テリー ハハハハ! でも、デビュー曲の「ペッパー警部」からグングン人気が出て、これまた大変なブームとなりましたから。都倉さんの曲はもちろんですが、阿久さんの詞や土居甫(はじめ)さんの振り付けもインパクト抜群でした。「次はどんな曲を歌うんだ」というファンの期待値も高かったでしょうから、さぞ仕事のプレッシャーも大きかったんじゃないですか。

都倉 うん、最後の頃はもう一刻も早くやめたかったね(苦笑)。「UFO」が280万枚ぐらい売れて、ちょうど2年目ぐらいがピークだったのかな、「透明人間」~「ジパング」のあたりから売り上げ枚数は下降していくので。

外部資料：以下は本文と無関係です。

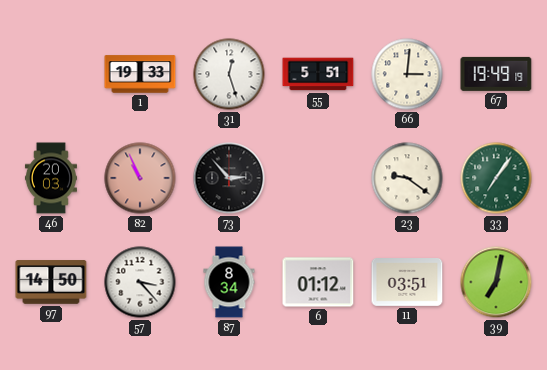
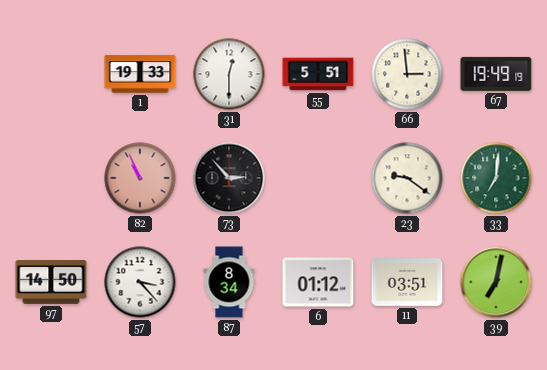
31: 12:27 -> 12:30
66: 3:01 -> 2:59
46: 20:03 -> none
33: 7:06 -> 7:01
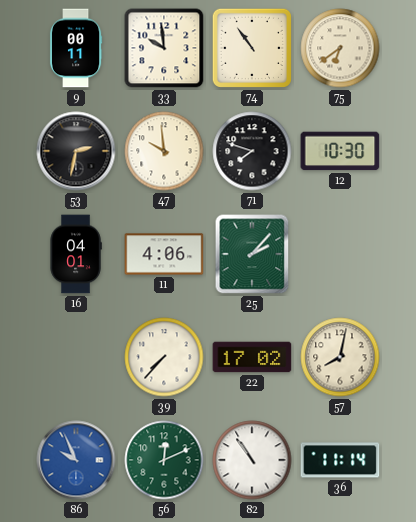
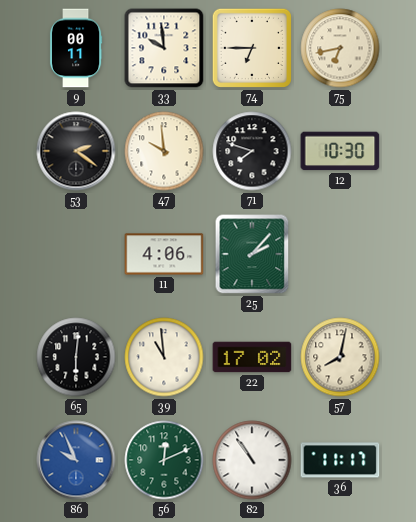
74: 10:54 -> 6:45
75: 6:39 -> 6:43
53: 2:32 -> 2:21
16: 04:01 -> none
65: none -> 6:01
39: 7:37 -> 10:59
36: 11:14 -> 11:17
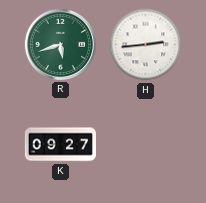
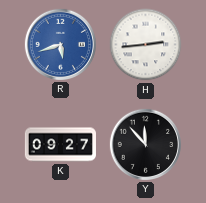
R dial: green -> blue
Y: none -> 11:53
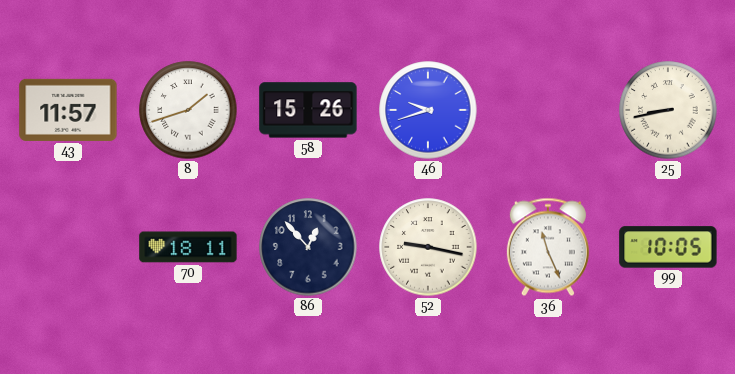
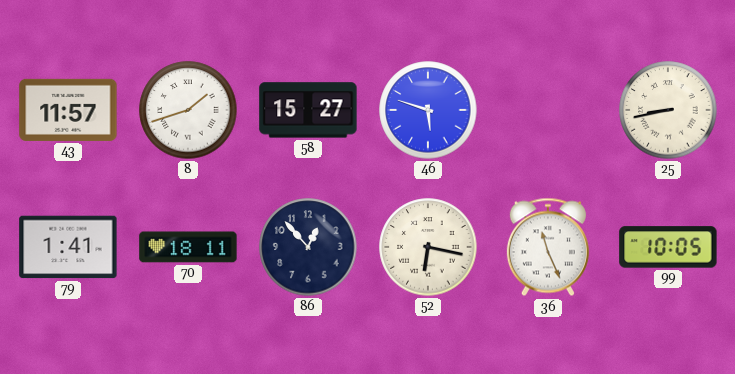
58: 15:26 -> 15:27
46: 9:42 -> 5:48
79: none -> 1:41
52: 9:17 -> 6:17
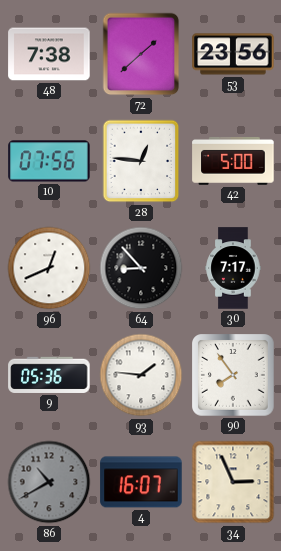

テリー 「透明人間」は予約だけで60万枚を超えたんですってね。今だったら、それでも十分すぎます。

都倉 我々としては、まだまだおもしろい企画を抱えていましたが、当時の雰囲気だと、もう先が見えている感じがありました。だから阿久さんと「いい時にピンク・レディーの“葬式”を出したいね」なんて、よく言っていたんですよ。